FASB, IASB Revised Proposal on Revenue from Contracts with Customers

Jack Humphrey, Regulatory journalist
December 14, 2011 /

The Financial Accounting Standards Board (FASB) and the International Accounting Standards Board (IASB) are pulling up their sleeves to improve and converge the financial reporting requirements of International Financial Reporting Standards (IFRSs) and US General Accepted Accounting Principles (US GAAP) for revenue (and some related costs) from contracts with customers.

The regulators are requesting for public comment by March 13, 2012. The Boards’ first Exposure Draft on revenue recognition was issued in June 2010 (the 2010 Exposure Draft), and generated nearly 1,000 comment letters.

After analyzing the letters and input received during public roundtables and other outreach to stakeholders, the Boards revised many of the 2010 proposals. Given the importance of revenue recognition to financial reporting, the Boards decided to take the extra step of re-exposing the revised proposals for public
comment before issuing a final standard.

Revenue is an important number to users of financial reports in assessing a company’s performance and prospects. However, revenue recognition requirements in US GAAP differ from those in IFRSs, and many believe both are in need of improvement.

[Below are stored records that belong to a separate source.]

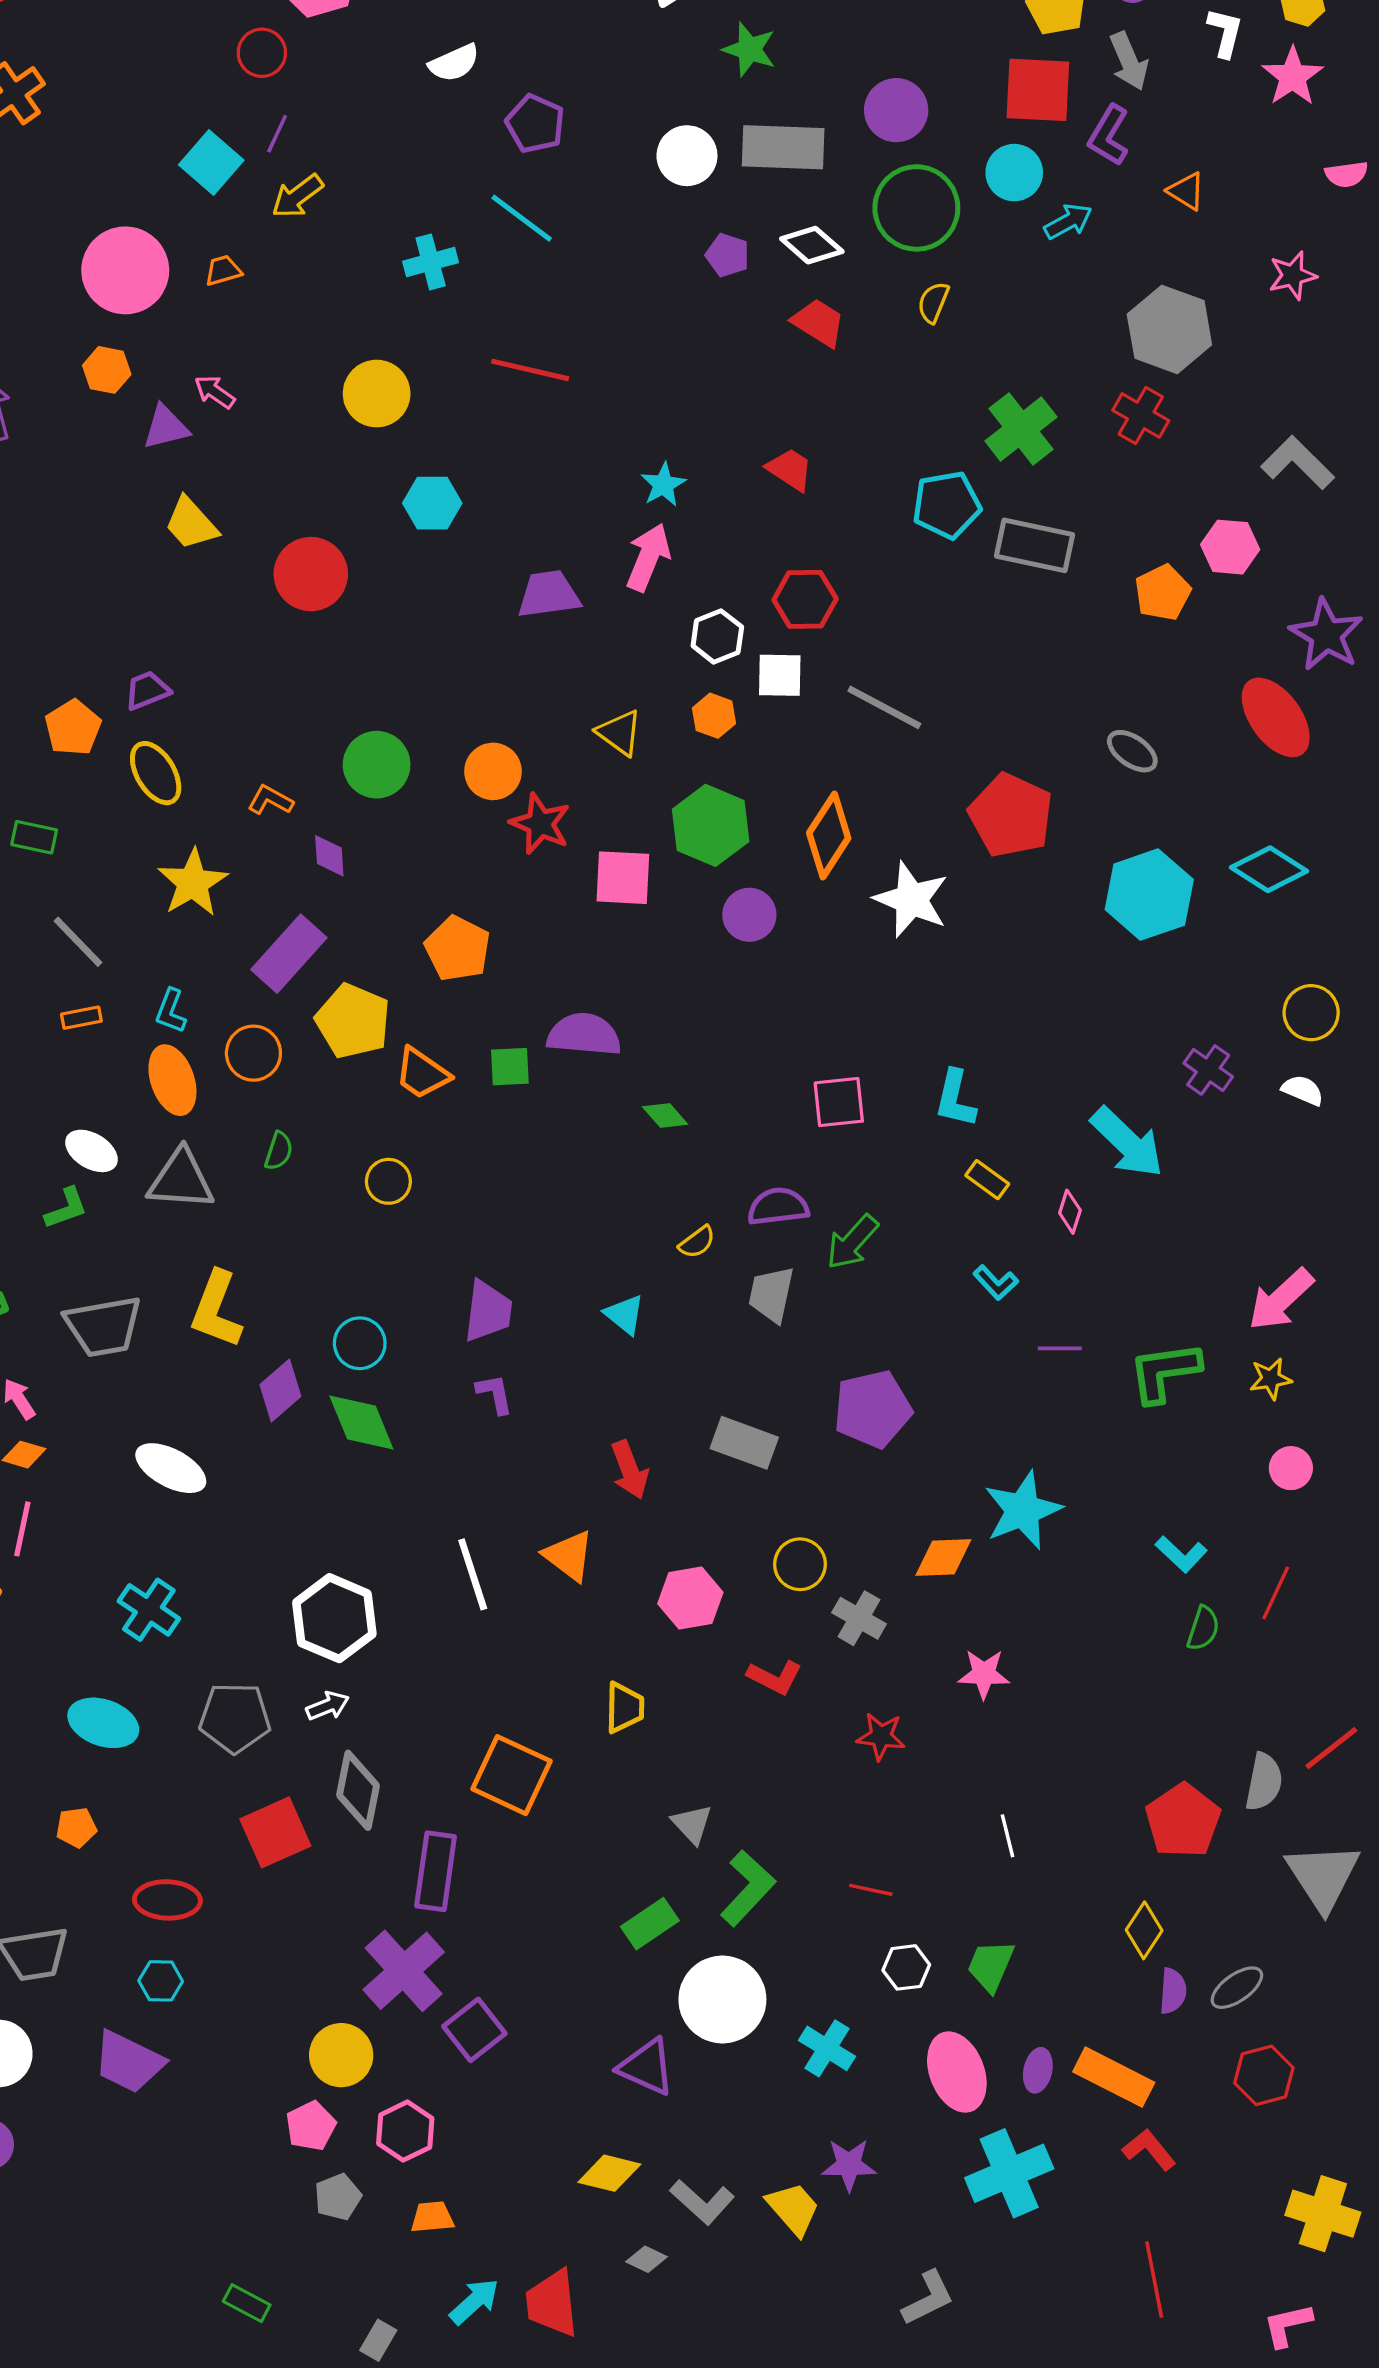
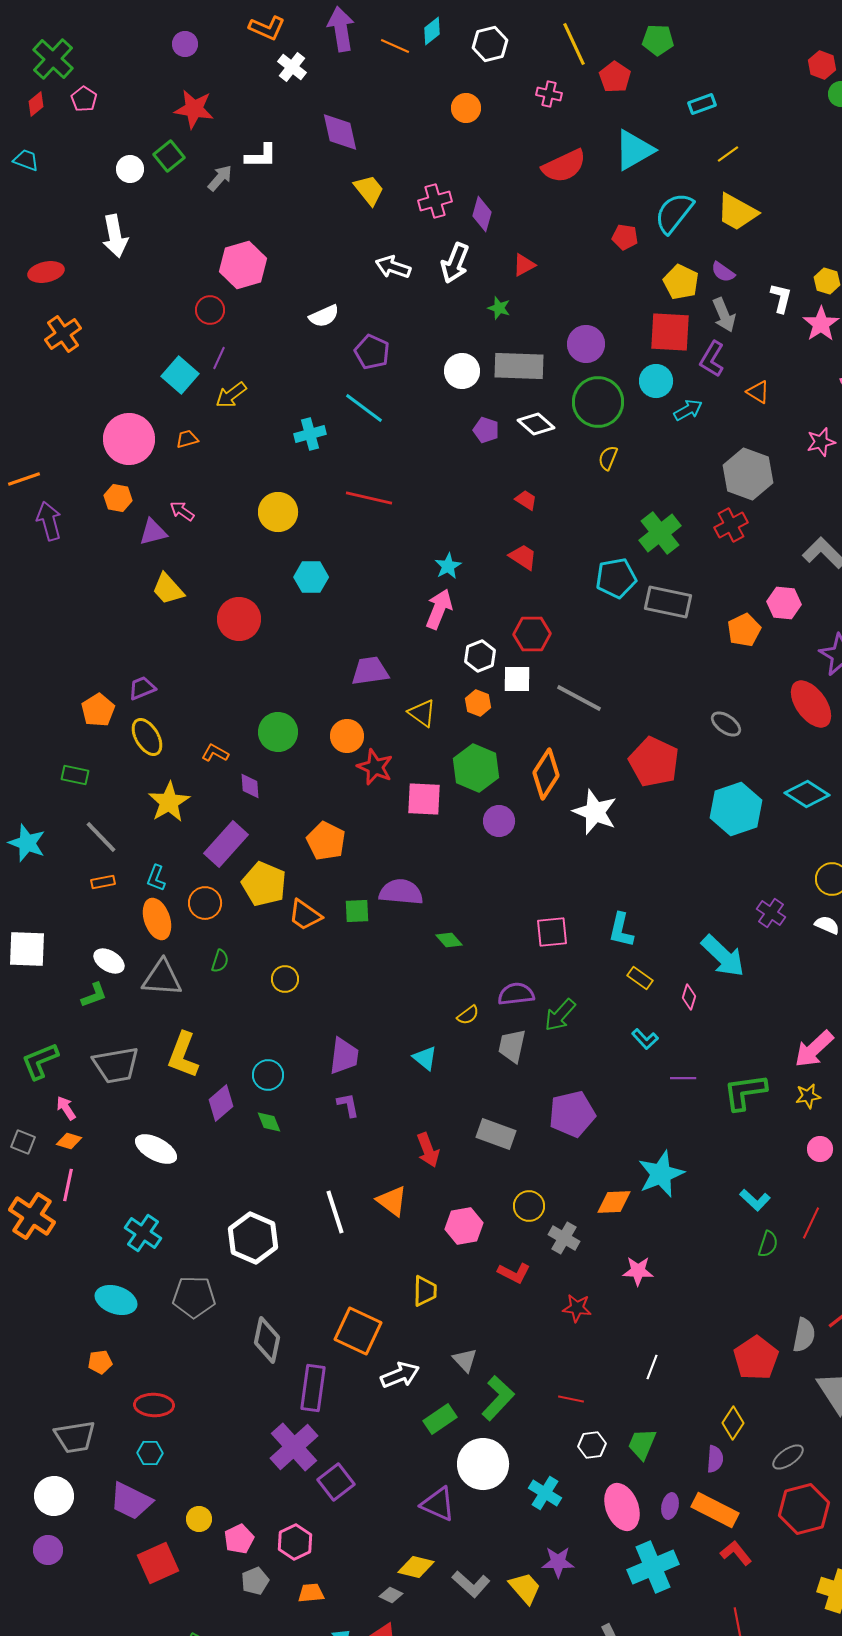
green star: (749, 49) -> (499, 308), size x0.7
red trapezoid: (819, 323) -> (526, 500), moved, size x0.7
red cross: (1141, 415) -> (731, 525), turned 32
purple trapezoid: (549, 594) -> (370, 671), moved
green diamond: (361, 1423) -> (269, 1122), size x0.6
white arrow: (328, 1706) -> (400, 1375), moved, size x1.5
red square: (275, 1832) -> (158, 1563), moved
white line: (1007, 1836) -> (652, 1367), turned 35
purple semicircle: (1173, 1991) -> (715, 1459), moved
yellow circle: (341, 2055) -> (199, 1519), moved, size x0.7
red hexagon: (1264, 2075) -> (804, 1509), size x1.4
gray diamond: (646, 2259) -> (391, 1595), moved

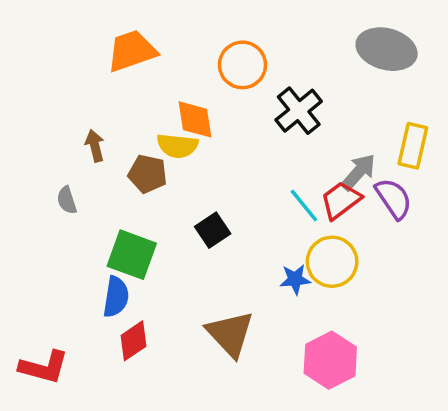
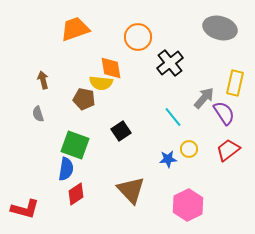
brown arrow: (95, 146) -> (43, 80), moved
red trapezoid: (341, 200) -> (228, 150), moved
yellow circle: (332, 262) -> (189, 149), size x0.6

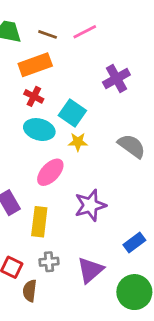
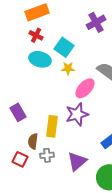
pink ellipse: (50, 172) -> (85, 88), moved
yellow rectangle: (39, 222) -> (52, 126), moved
brown semicircle: (30, 291) -> (33, 141), moved

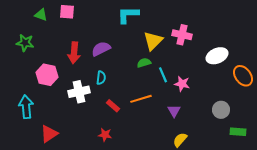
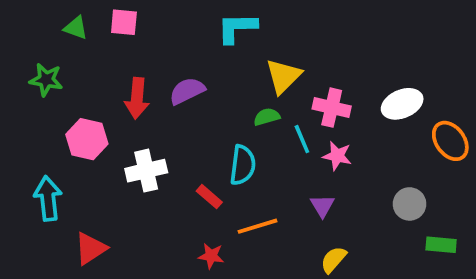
pink cross: (182, 35) -> (332, 108), moved
cyan semicircle: (101, 78) -> (243, 165), moved, size x1.5
orange line: (141, 99) -> (257, 226), moved
red star: (105, 135) -> (211, 256), moved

US GAAP has complex, detailed requirements for specific industries or transactions that can result in different accounting for transactions that are economically similar. IFRS has two main revenue recognition
standards that have limited implementation guidance and can be difficult to understand and apply. Overall, existing disclosures about revenue have been criticized by financial statement users and regulators who believe they are inadequate.

The Boards issued a Discussion Paper in 2008 that presented their initial proposals on when to recognize revenue. The Discussion Paper introduced the concepts of a contract containing performance obligations and that revenue is recognized when an entity satisfies its performance obligations by transferring control of goods or services to a customer. It also introduced a revenue recognition measurement approach based on an allocation of the transaction price. Respondents to the Discussion Paper generally supported the proposed recognition and measurement principles.

However, they expressed concern about the proposals to identify separate performance obligations only on the basis of the timing of transfer of the good or service to the customer. They were also concerned with the proposal on the use of the concept of control to determine when a good or service is transferred. Based on
feedback received, the Boards issued the 2010 Exposure Draft in June 2010.

In the 2010 Exposure Draft, the Boards established the core principle that a company should recognize revenue to depict the transfer of promised goods or services to a customer in an amount that reflects the consideration expected to be exchanged for those goods or services.

Respondents to the 2010 Exposure Draft supported this core principle. Most respondents also generally
supported the Boards’ proposal for a comprehensive revenue recognition model for both US GAAP and IFRS. However, almost all respondents indicated a need for clarification on how the core principle would apply in practice, particularly with respect to the concept of control and its application to service and construction contracts and the principle of distinct goods or services for identifying separate performance obligations in a contract.

The Boards addressed the concerns related to the 2010 Exposure Draft by clarifying the proposals, adding guidance, or simplifying many of the proposals. In some cases, revisions have drawn from concepts in current
accounting requirements that are considered to be consistent with the core principle.

Although the revisions to the 2010 Exposure Draft do not necessitate re-exposure for public comment in accordance with the Boards’ due process procedures, the Boards decided to re-expose the proposals because
of the importance of the financial reporting of revenue to all entities and the Boards’ desire to avoid
unintended consequences arising from the final standard.

As proposed in the 2011 Exposure Draft, most private companies and not-for-profit organizations would be
granted exceptions from applying most of the proposed quantitative disclosure requirements. Not for-profit organizations would be granted an exception from having to apply the onerous performance obligation test for contracts that have been entered into primarily for charitable or social benefit purposes. Finally, the standard would become effective at least one year later for most private companies and not-for-profit
organizations.

The Boards have acknowledged that companies will need sufficient lead time after the standard is approved to implement its provisions. Therefore, the final standard would be effective no sooner than for annual periods beginning after January 2015; as mentioned above, it would become effective at least one year later for most private companies and not-for-profit organizations.